*** Begin section ***

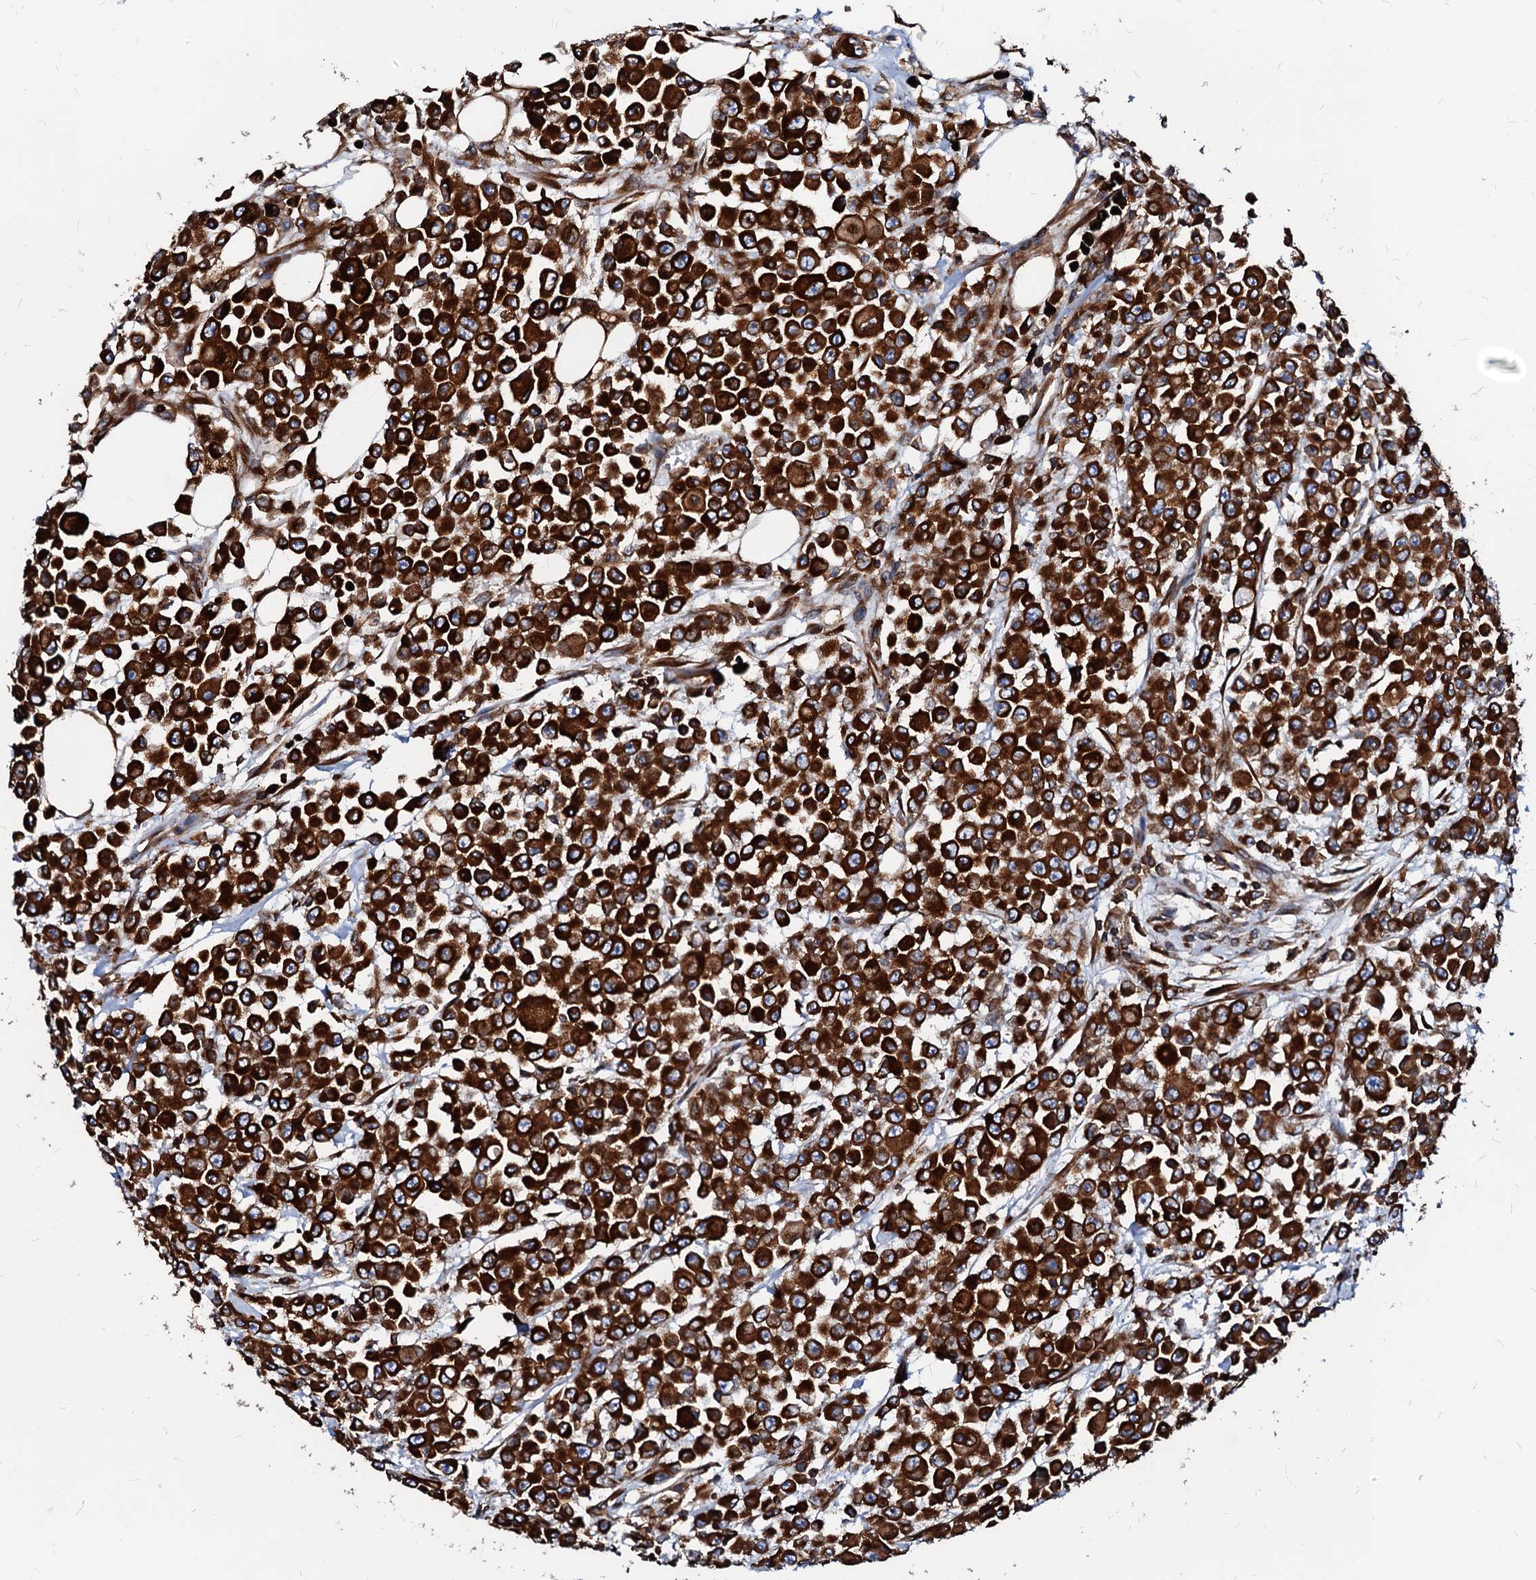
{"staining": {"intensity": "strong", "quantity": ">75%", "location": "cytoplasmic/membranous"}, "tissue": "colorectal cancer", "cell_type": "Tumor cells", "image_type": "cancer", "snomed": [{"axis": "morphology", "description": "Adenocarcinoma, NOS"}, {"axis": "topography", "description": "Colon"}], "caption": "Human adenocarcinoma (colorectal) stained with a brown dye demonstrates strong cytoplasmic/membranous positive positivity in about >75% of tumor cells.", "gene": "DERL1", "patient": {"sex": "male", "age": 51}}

*** End section ***
*** Begin section ***

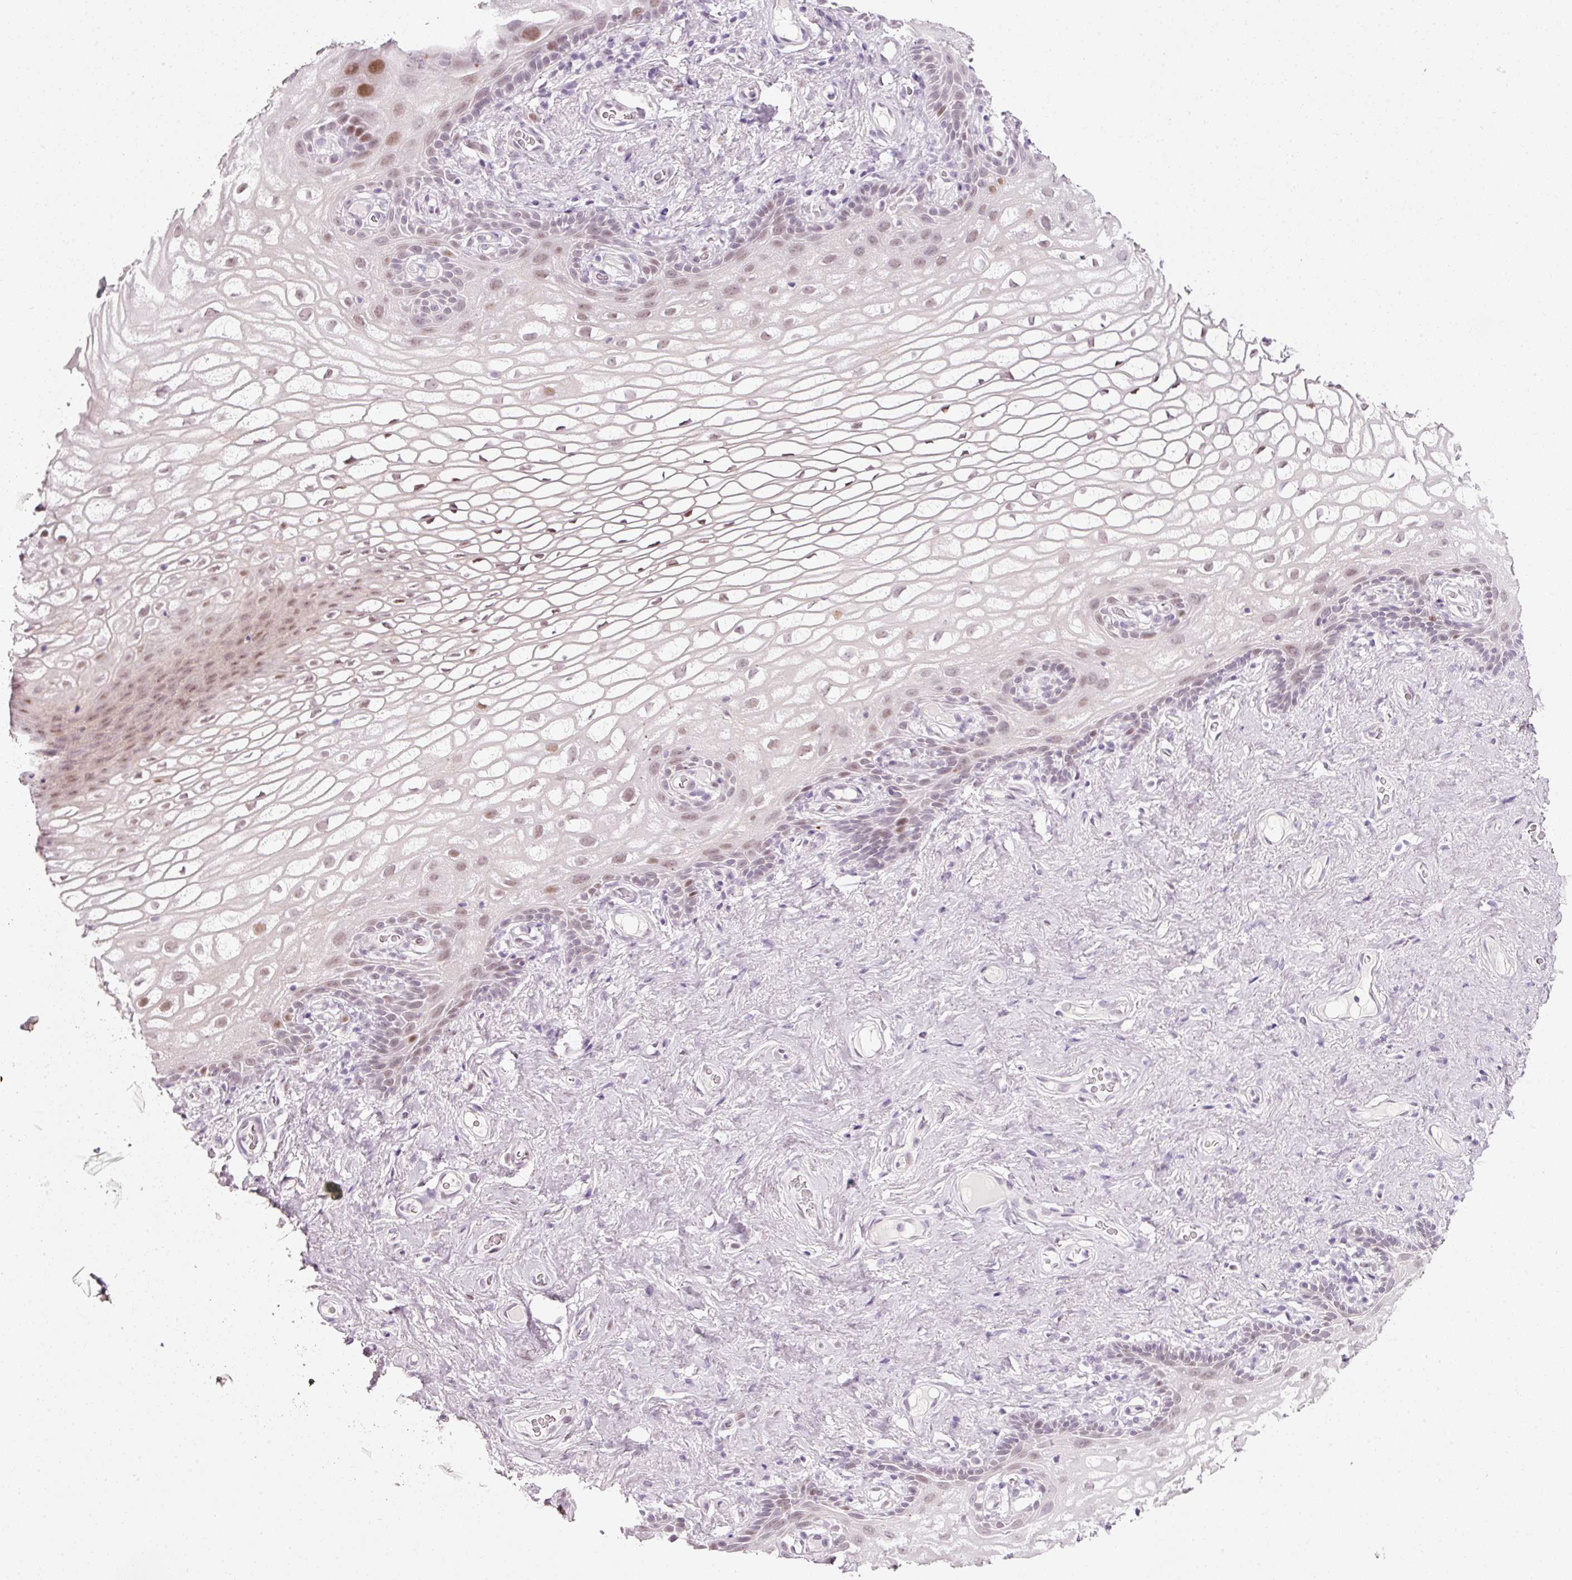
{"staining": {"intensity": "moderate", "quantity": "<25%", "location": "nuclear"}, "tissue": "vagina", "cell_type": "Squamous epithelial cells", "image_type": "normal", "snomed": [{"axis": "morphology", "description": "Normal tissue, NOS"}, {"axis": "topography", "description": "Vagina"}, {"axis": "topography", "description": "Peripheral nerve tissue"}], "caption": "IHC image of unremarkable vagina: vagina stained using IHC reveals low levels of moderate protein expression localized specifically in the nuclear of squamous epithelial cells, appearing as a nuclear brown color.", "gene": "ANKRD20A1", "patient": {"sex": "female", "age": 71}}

*** End section ***
*** Begin section ***

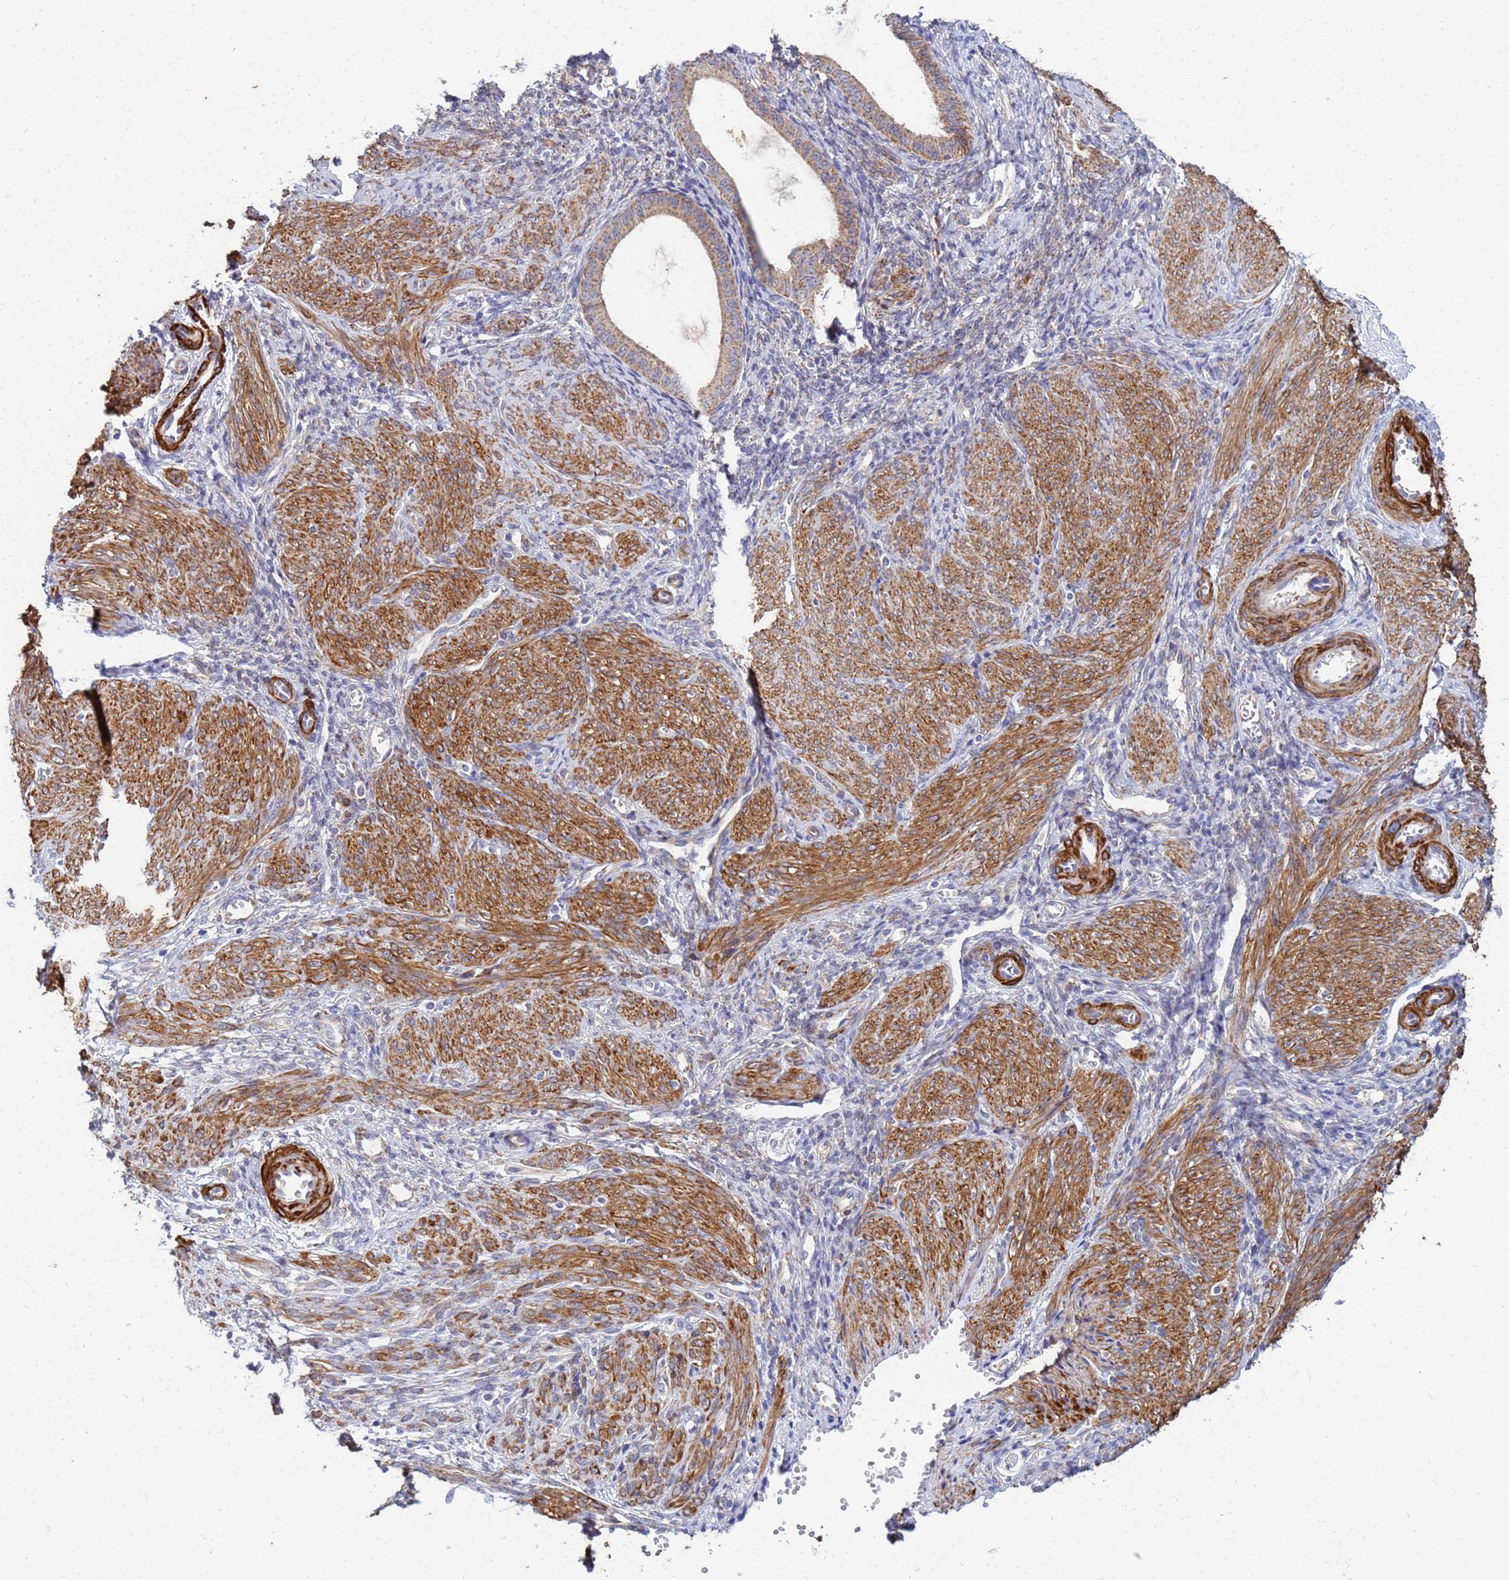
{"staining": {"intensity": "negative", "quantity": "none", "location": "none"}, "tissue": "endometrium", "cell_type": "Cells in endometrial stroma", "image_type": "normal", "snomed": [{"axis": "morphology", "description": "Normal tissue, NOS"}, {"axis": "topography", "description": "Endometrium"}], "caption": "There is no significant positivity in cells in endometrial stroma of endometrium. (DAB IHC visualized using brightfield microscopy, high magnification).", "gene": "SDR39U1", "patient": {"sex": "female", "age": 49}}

*** End section ***

What to do - In the records above, how many lines include "stained"? Reply only with the number.

Output - 2